To do » Repeat the data below in full. Pictures must not be part of the copy.

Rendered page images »
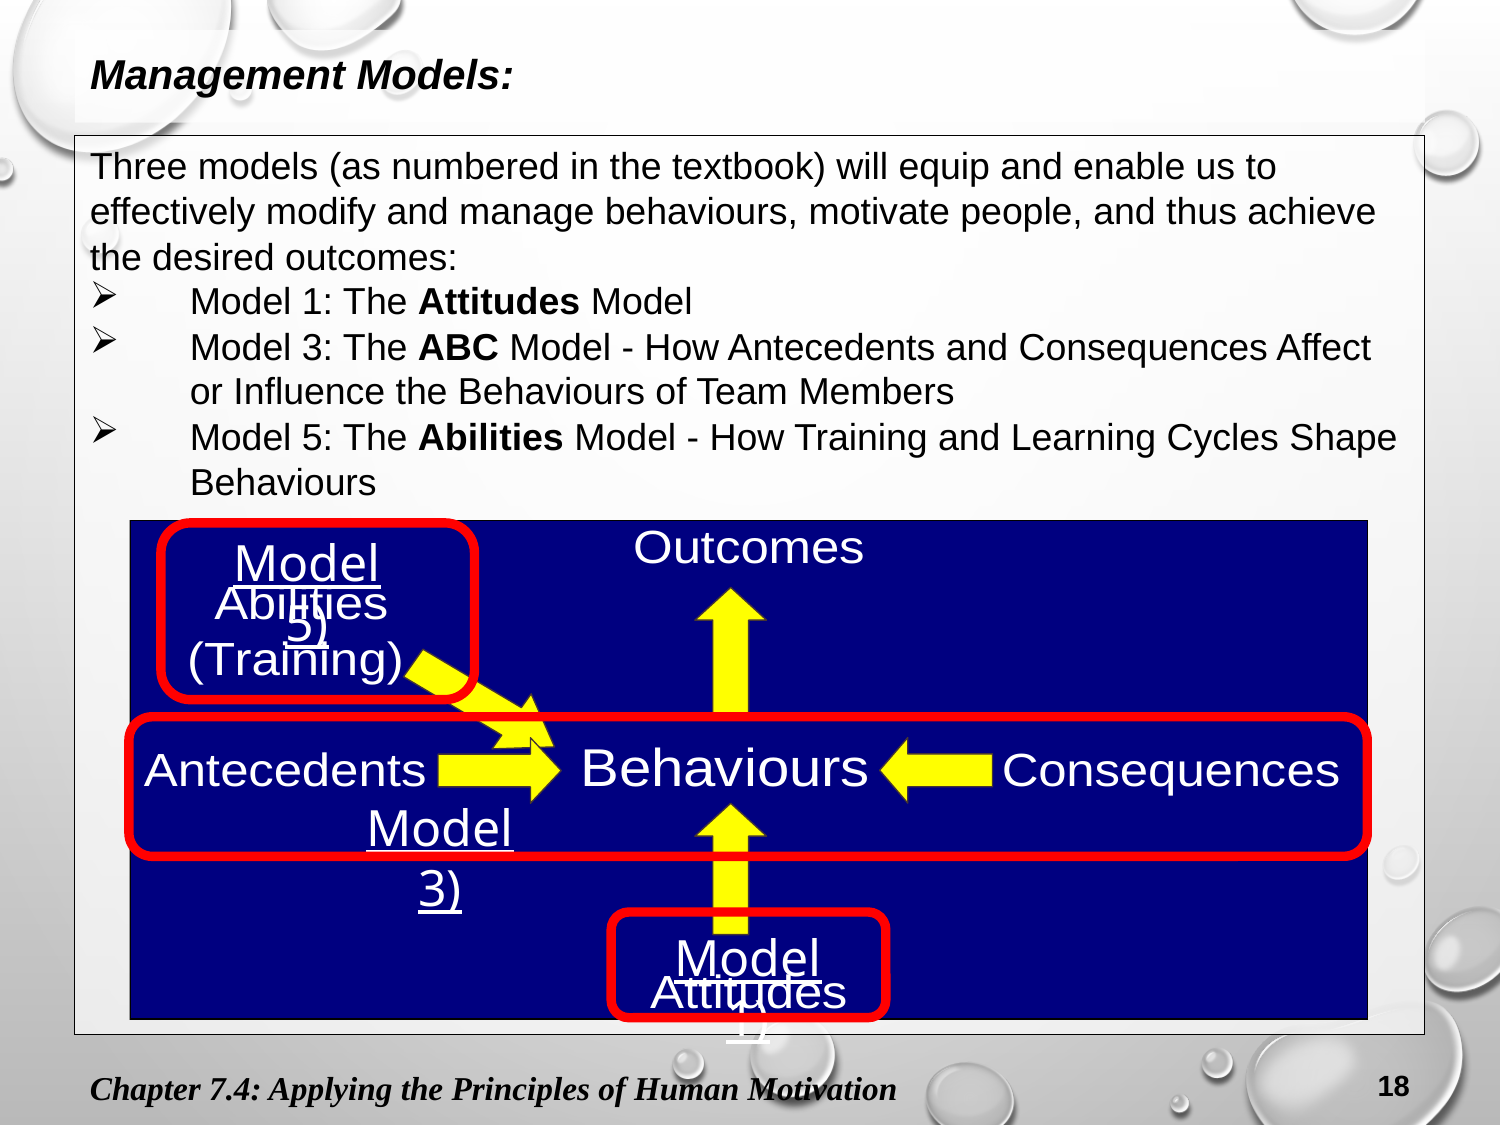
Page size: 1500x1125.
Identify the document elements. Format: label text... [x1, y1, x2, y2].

text_box Management Models: [74, 29, 1425, 123]
text_box Chapter 7.4: Applying the Principles of Human Motivation [74, 1049, 945, 1125]
slide_number 18 [1314, 1055, 1425, 1115]
list Three models (as numbered in the textbook) will equip and enable us to effectively modify and manage behaviours, motivate people, and thus achieve the desired outcomes: Model 1: The Attitudes Model Model 3: The ABC Model - How Antecedents and Consequences Affect or Influence the Behaviours of Team Members Model 5: The Abilities Model - How Training and Learning Cycles Shape Behaviours [74, 135, 1425, 1035]
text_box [128, 520, 1371, 1022]
picture [0, 0, 1500, 1125]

Task output »
Page size: 1500x1125.
Identify the document elements. Format: label text... [x1, y1, x2, y2].

text_box Management Models: [74, 29, 1425, 123]
text_box Chapter 7.4: Applying the Principles of Human Motivation [74, 1049, 945, 1125]
slide_number 18 [1314, 1055, 1425, 1115]
list Three models (as numbered in the textbook) will equip and enable us to effectively modify and manage behaviours, motivate people, and thus achieve the desired outcomes: Model 1: The Attitudes Model Model 3: The ABC Model - How Antecedents and Consequences Affect or Influence the Behaviours of Team Members Model 5: The Abilities Model - How Training and Learning Cycles Shape Behaviours [74, 135, 1425, 1035]
text_box [128, 520, 1371, 1022]
picture [0, 0, 1500, 1125]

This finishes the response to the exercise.